I got an ad.... in the paid version of new york times.
I'm not going to deal with this, unsubscribing. I recommend everyone else to do the same, we can't let them get away with this. You can instead donate to an actually good news source, such as ProPublica. And nyt has a bunch of controversies, listed here. I can't support this with a clear conscience.
Silly rabbit, did you think paying for a subscription would protect from advertising forever?
I am old enough to remember when cable TV was sold to the masses on the premise that if we bought cable, we wouldn't have to see commercials, since our subscriptions would pay for the service.
It's a ratchet system; annoy you, convince you to pay to make the annoyance go away, then wait a while and introduce another annoyance.. and convince you to pay somre more on top of that to get rid of that annoyance... rinse, repeat.
Bypassing adblockers, paywalls etc. are often called 'theft' by mainstream media and their corporate owners. So adblockers (such as uBlock Origin) and similar methods, by the media owners' own definitions, can be considered piracy though that definition should be disputed as merely viewing a web page doesn't deny it from others.
Posting some text and photos on the internet is not even close to being in the same league as printing and hand delivering content. They don't even have to sell ad space themselves to individual advertisers like they used to. Tbey don't even have an incentive to write quality stories. They just need some clickbait ai slop to get more clicks.
A similar thing happened to me recently with Max. I decided to treat myself and my family with the highest cost plan that had 4k quality, 4 (I think) simultaneous streams, and no ads.

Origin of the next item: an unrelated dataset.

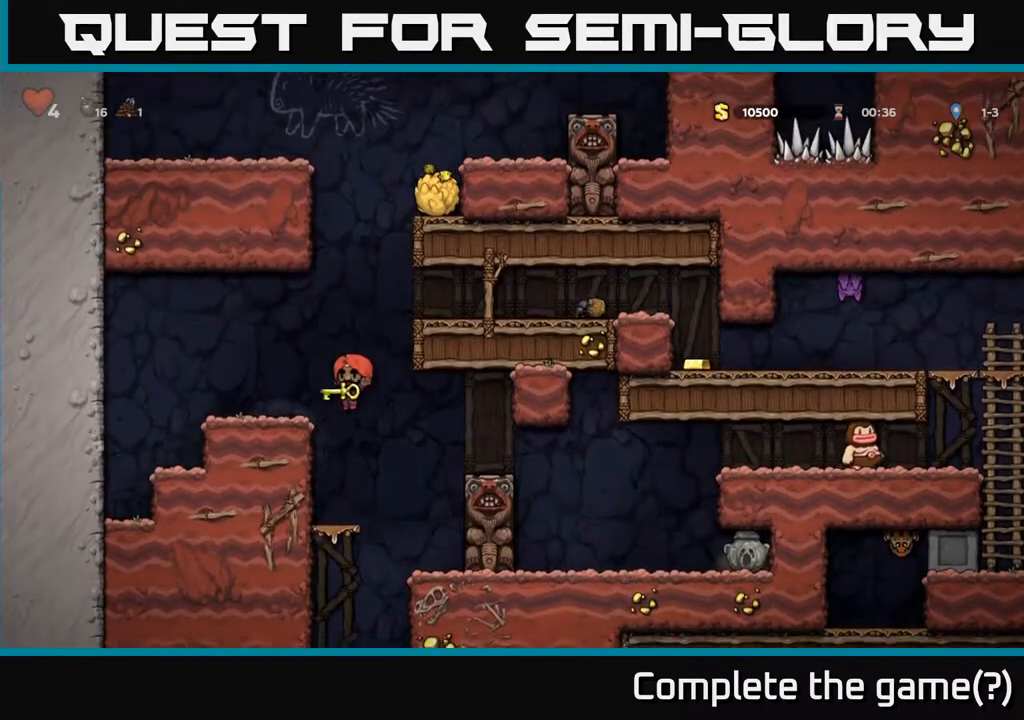
{"buttons": ["A", "DPAD_RIGHT"], "left_stick": "center", "right_stick": "center", "events": [[467, "A", "down"], [467, "DPAD_RIGHT", "down"]]}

A week into the subscription, we started getting random sports ads in the middle of our content. After an abnormally long discussion with their support folks because they didn't understand that I wasn't talking about the ads that show up BEFORE the content and that in fact I was talking about ads that interrupt the content in the middle of a show or movie, they asked that I send them video evidence, which I did.
Their response? Those aren't ads, those are previews for their other content.
So yeah, seems like a common theme here. These companies are scam artists and liars.
It's been like that on The Athletic ever since they got bought out by NYT. If they didn't knock the price of my annual sub down to $20 when I went to cancel it, I'd already have gotten rid of it. After this discount year though, I'm done.
No. Its just greed. Because that math will always work out. If you pay 100 for the service and theycan make 1 extra for showing you ads they will choose the bigger number. They will tell you that its just one ad it's not that much. And you are paying to not see the one you havent seen. But soon it will be 2 ads. Then 3. Then a banner at the bottom. That is enshitification
They never corrected their bs claims about murdered babies and systematic rape on Oct 7. Neither of these is true. Mouthpiece for zionist propaganda. That's when I lost all trust in them.
I still have a subscription, which I recalled when I was forced to sign in to read an article last night. Now, I'm putting some thought into whether the balance of bullshit vs information has tipped too much.
The ads don't get me because of multiple ad-blockers, but I agree that paying for an online sub should nullify them. It's not like it costs anything to publish on the web vs printing an actual paper. Sure, servers and bandwidth, but for one article to a person paying for a subscription? Unjustifiable to me. Fuck capitalism. It's destroy[ing/ed] everything.
Sure, if you want me to do your homework for you, listen to all the episodes of these podcasts since Oct 7: Chapo Traphouse, TrueAnon, Bad Faith.
Wait, you surely don't have time to do that. Let me provide a similar UN finding, to be in kind with yours:
In May 22 the Associated Press published a report detailing two false accounts of sexual and gender-based violence on October 7.[139] One of the accounts was given by Yossi Landau, a longtime volunteer for the ultra-orthodox ZAKA paramedic and rescue group. Landau claimed that as he was working in Kibbutz Be'eri, he found a pregnant woman lying on the floor with her fetus stil attached to the umbilicated cord and removed from her body.[139] The AP reports that Landau then "went on to tell the story to journalists and was cited in outlets around the world."[139] ZAKA spokesperson Moti Bukjin said it took some time before they realized Landau's account was not true, and they told him to stop repeating it, however he continued to do so as he remains convinced it is true. The United Nations also confirmed Landau's account is false.[139] Along with other first responders, Landau also told journalists he had seen beheaded children and babies. However, the AP notes that "No convincing evidence had been publicized to back up that claim, and it was debunked by Haaretz and other major media outlets."[139]